Colonial Yellow vs Dress Blues
Both from Sherwin-Williams's palette. Colonial Yellow reads as beige-yellow, while Dress Blues reads as blue — two distinct hue families, not close cousins. Colonial Yellow (LRV 60) reflects noticeably more light than Dress Blues (LRV 5), a difference of 54 points that becomes especially apparent in rooms with limited natural light. Colonial Yellow runs warm while Dress Blues is decidedly cool, which means they'll respond very differently to warm vs cool light sources. With a ΔE of 77.9, the contrast is hard to miss. These aren't variations on a theme — they're two different answers to the same question. Below you'll find 3 real-room photo comparisons where both colors appear side by side, plus 5 simulated room previews.

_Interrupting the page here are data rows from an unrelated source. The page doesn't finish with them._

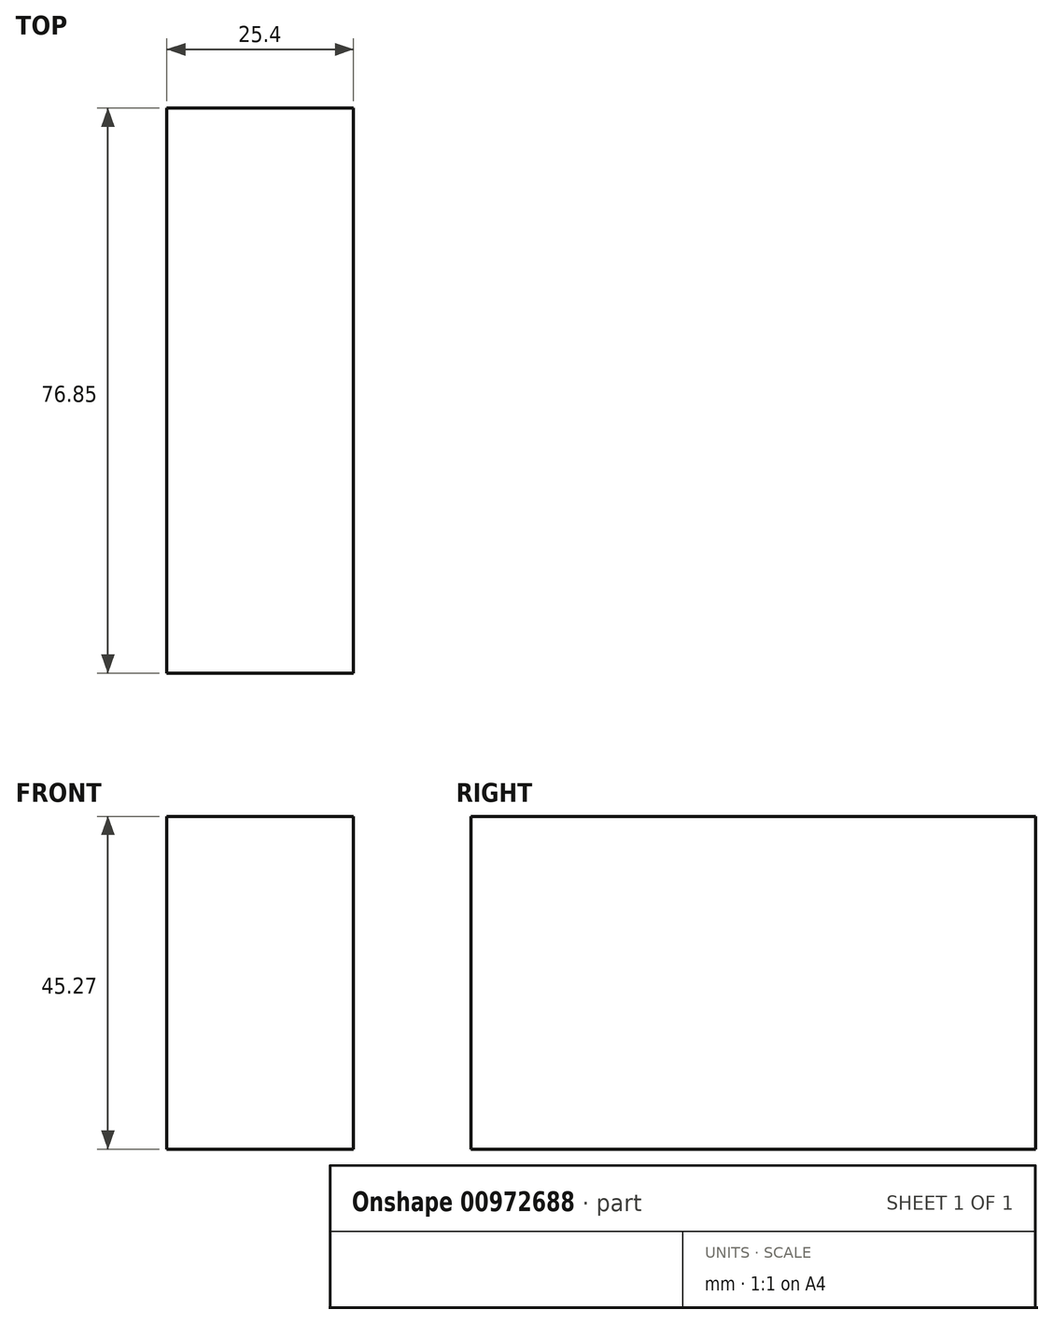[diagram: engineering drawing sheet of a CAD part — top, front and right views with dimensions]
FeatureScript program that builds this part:
annotation { "Feature Type Name" : "Feature", "Feature Type Description" : "" }
export const myFeature = defineFeature(function(context is Context, id is Id, definition is map)
    precondition{}
    {
        {
            var Q0;
            Q0=qCreatedBy(makeId("Right.planeOp"),FACE);
            var sketch = newSketch(context, id + "F0", { "sketchPlane" : qUnion([Q0])});
            skLineSegment(sketch, "E0.bottom", {"start": v(0, 0) * mm, "end": v(-76.85, 0) * mm});
            skLineSegment(sketch, "E0.top", {"start": v(0, 45.27) * mm, "end": v(-76.85, 45.27) * mm});
            skLineSegment(sketch, "E0.left", {"start": v(0, 0) * mm, "end": v(0, 45.27) * mm});
            skLineSegment(sketch, "E0.right", {"start": v(-76.85, 0) * mm, "end": v(-76.85, 45.27) * mm});
            skSolve(sketch);
        }
        {
            var Q0;
            Q0 = qSketchRegion(id + "F0", true);
            extrude(context, id + "F1", {"entities" : qUnion([Q0]), "depth" : 25.4 * mm, "offsetDistance" : 25.4 * mm});
        }
    });
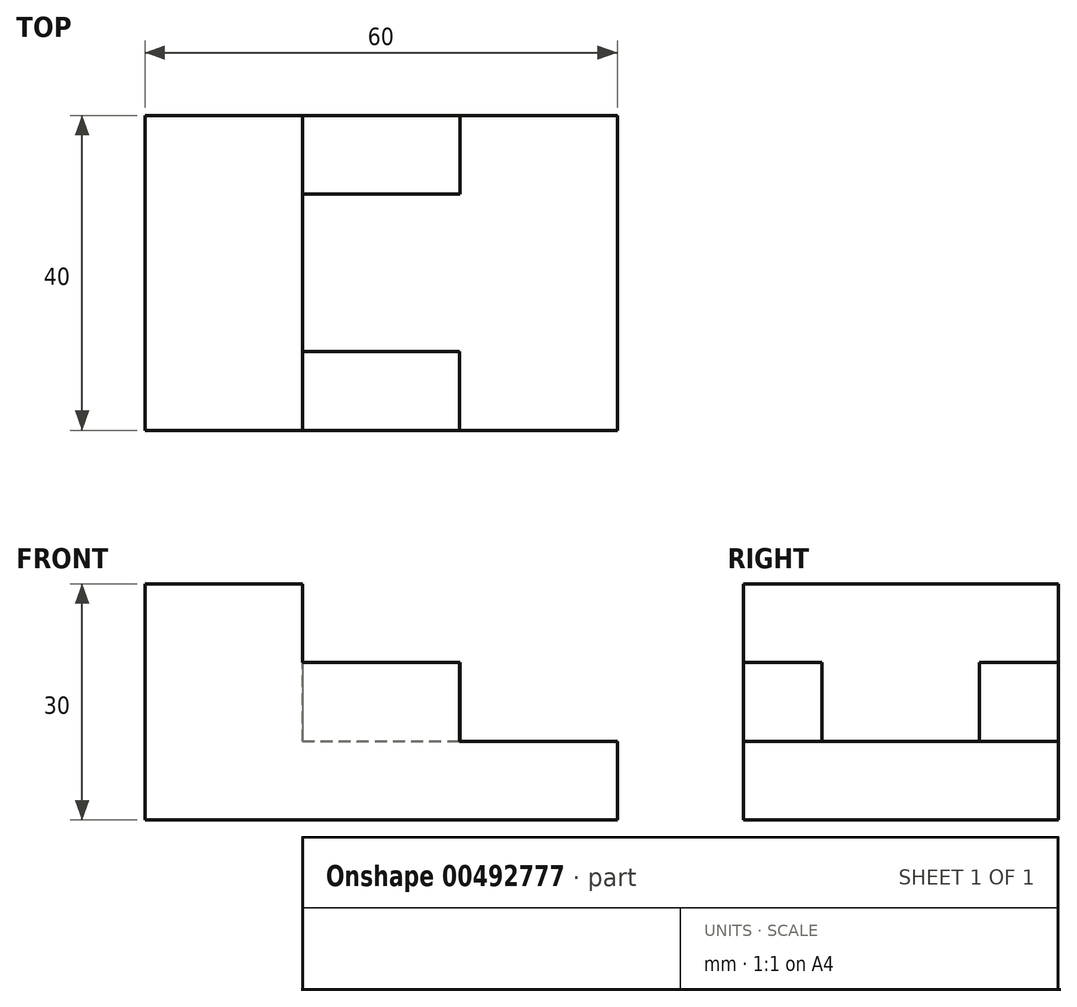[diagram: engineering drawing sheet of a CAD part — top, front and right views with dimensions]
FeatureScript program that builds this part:
annotation { "Feature Type Name" : "Feature", "Feature Type Description" : "" }
export const myFeature = defineFeature(function(context is Context, id is Id, definition is map)
    precondition{}
    {
        {
            var Q0;
            Q0=qCreatedBy(makeId("Top.planeOp"),FACE);
            var sketch = newSketch(context, id + "F0", { "sketchPlane" : qUnion([Q0])});
            skLineSegment(sketch, "E0", {"start": v(0, 0) * mm, "end": v(60, 0) * mm});
            skLineSegment(sketch, "E1", {"start": v(60, 0) * mm, "end": v(60, 40) * mm});
            skLineSegment(sketch, "E2", {"start": v(0, 0) * mm, "end": v(0, 40) * mm});
            skLineSegment(sketch, "E3", {"start": v(60, 40) * mm, "end": v(0, 40) * mm});
            skSolve(sketch);
        }
        {
            var Q0;
            Q0=qCreatedBy(makeId("Top.planeOp"),FACE);
            var sketch = newSketch(context, id + "F1", { "sketchPlane" : qUnion([Q0])});
            skLineSegment(sketch, "E4", {"start": v(0, 0) * mm, "end": v(20, 0) * mm});
            skLineSegment(sketch, "E5", {"start": v(20, 0) * mm, "end": v(20, 40) * mm});
            skLineSegment(sketch, "E6", {"start": v(20, 40) * mm, "end": v(0, 40) * mm});
            skLineSegment(sketch, "E7", {"start": v(0, 40) * mm, "end": v(0, 0) * mm});
            skSolve(sketch);
        }
        {
            var Q0;
            Q0=qCreatedBy(makeId("Top.planeOp"),FACE);
            var sketch = newSketch(context, id + "F2", { "sketchPlane" : qUnion([Q0])});
            skLineSegment(sketch, "E8", {"start": v(19.93, 0) * mm, "end": v(39.93, 0) * mm});
            skLineSegment(sketch, "E9", {"start": v(39.93, 0) * mm, "end": v(39.93, 10) * mm});
            skLineSegment(sketch, "E10", {"start": v(39.93, 10) * mm, "end": v(19.93, 10) * mm});
            skLineSegment(sketch, "E11", {"start": v(19.93, 10) * mm, "end": v(19.93, 0) * mm});
            skLineSegment(sketch, "E12", {"start": v(20.01, 40) * mm, "end": v(20.01, 30) * mm});
            skLineSegment(sketch, "E13", {"start": v(20.01, 30) * mm, "end": v(40.01, 30) * mm});
            skLineSegment(sketch, "E14", {"start": v(40.01, 30) * mm, "end": v(40.01, 40) * mm});
            skLineSegment(sketch, "E15", {"start": v(40.01, 40) * mm, "end": v(20.01, 40) * mm});
            skSolve(sketch);
        }
        {
            var Q0;
            Q0 = qSketchRegion(id + "F0", true);
            extrude(context, id + "F3", {"entities" : qUnion([Q0]), "depth" : 10 * mm});
        }
        {
            var Q0;
            Q0 = qSketchRegion(id + "F1", true);
            extrude(context, id + "F4", {"entities" : qUnion([Q0]), "operationType" : NewBodyOperationType.ADD, "depth" : 30 * mm});
        }
        {
            var Q0;
            Q0=makeQuery(id+"F2.imprint","IMPRINT",FACE,{"disambiguationData":[TD([[makeQuery(id+"F2.imprint","IMPRINT",EDGE,{"derivedFrom":sQuery(id+"F2.wireOp",EDGE,"E8")}),1.0]])]});
            var Q1;
            Q1=makeQuery(id+"F2.imprint","IMPRINT",FACE,{"disambiguationData":[TD([[makeQuery(id+"F2.imprint","IMPRINT",EDGE,{"derivedFrom":sQuery(id+"F2.wireOp",EDGE,"E12")}),1.0]])]});
            extrude(context, id + "F5", {"entities" : qUnion([Q0, Q1]), "operationType" : NewBodyOperationType.ADD, "depth" : 20 * mm});
        }
    });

Colonial Yellow vs Dress Blues in Real Spaces
3 real rooms side by side. Seeing Colonial Yellow and Dress Blues in actual rooms makes the difference concrete; browse the spaces below to get a feel for how each color lives on a wall.
Living Room
In a living room, color works across both daylight and evening light — the same wall can read very differently at noon and at 8pm. The LRV gap is large enough that Colonial Yellow will make the room feel meaningfully brighter than Dress Blues would.
House
Seen across an entire facade, subtle tonal differences become pronounced. What reads as nearly the same on a chip often reads as clearly different at scale. Colonial Yellow reflects noticeably more light off the walls, making the space read more open than Dress Blues.
Front Door
A front door is a focal point — small color differences read clearly at this concentrated scale. The LRV gap is large enough that Colonial Yellow will make the room feel meaningfully brighter than Dress Blues would.
Color Details
Colonial Yellow vs Dress Blues Simulated Comparison
5 simulated room previews — drag the slider on each to see Colonial Yellow on one side and Dress Blues on the other.
Digital color is approximate. These simulations are generated from the manufacturer's hex values and overlaid on grayscale room photos — your screen's calibration, brightness, and viewing angle all affect how they render. Before committing to either color, test physical samples in your own space under the light you actually live with.
More Colonial Yellow comparisons
See how Colonial Yellow stacks up against other well-photographed colors across different brands and tones.